**WHAT YOU SHOULD DO**
Find where "ring mcp: (312, 374)" occurs in the data below, and retype that line and every later line exactly.

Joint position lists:
········
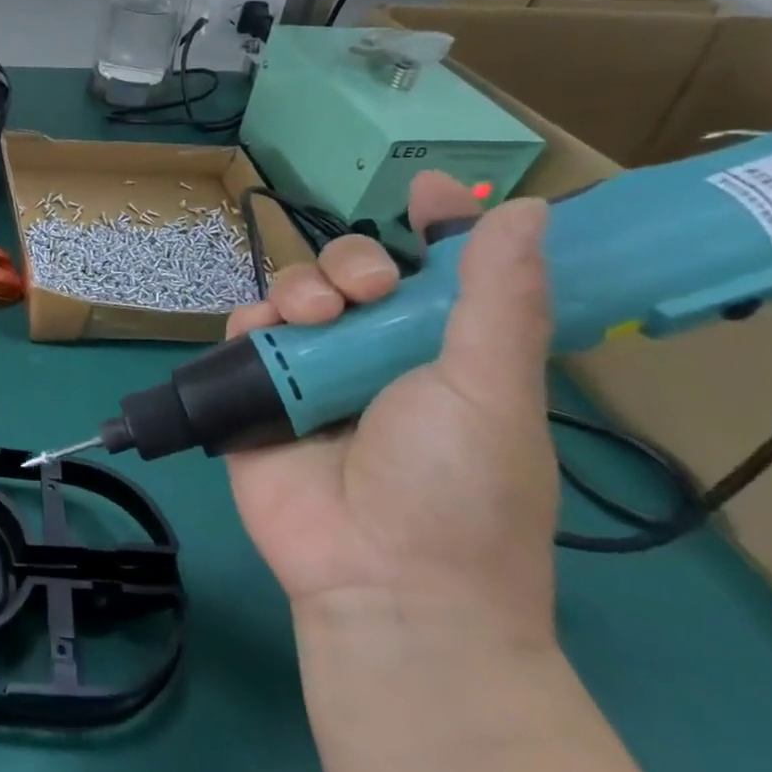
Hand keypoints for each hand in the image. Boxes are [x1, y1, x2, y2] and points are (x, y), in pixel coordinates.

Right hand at [226, 172, 558, 648]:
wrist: (383, 581)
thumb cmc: (457, 488)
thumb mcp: (493, 390)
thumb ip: (499, 299)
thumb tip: (528, 209)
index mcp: (443, 352)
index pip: (439, 273)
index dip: (436, 227)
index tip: (430, 190)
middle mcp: (375, 355)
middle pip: (351, 273)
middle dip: (352, 264)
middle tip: (363, 292)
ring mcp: (312, 374)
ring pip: (293, 294)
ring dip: (300, 289)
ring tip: (313, 320)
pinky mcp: (258, 394)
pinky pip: (244, 334)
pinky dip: (250, 322)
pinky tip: (264, 334)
········
**ANSWER FOR THIS EXERCISE**
ring mcp: (312, 374)
ring pip: (293, 294)
ring dip: (300, 289)
ring tip: (313, 320)
pinky mcp: (258, 394)
pinky pip: (244, 334)
pinky dip: (250, 322)
pinky tip: (264, 334)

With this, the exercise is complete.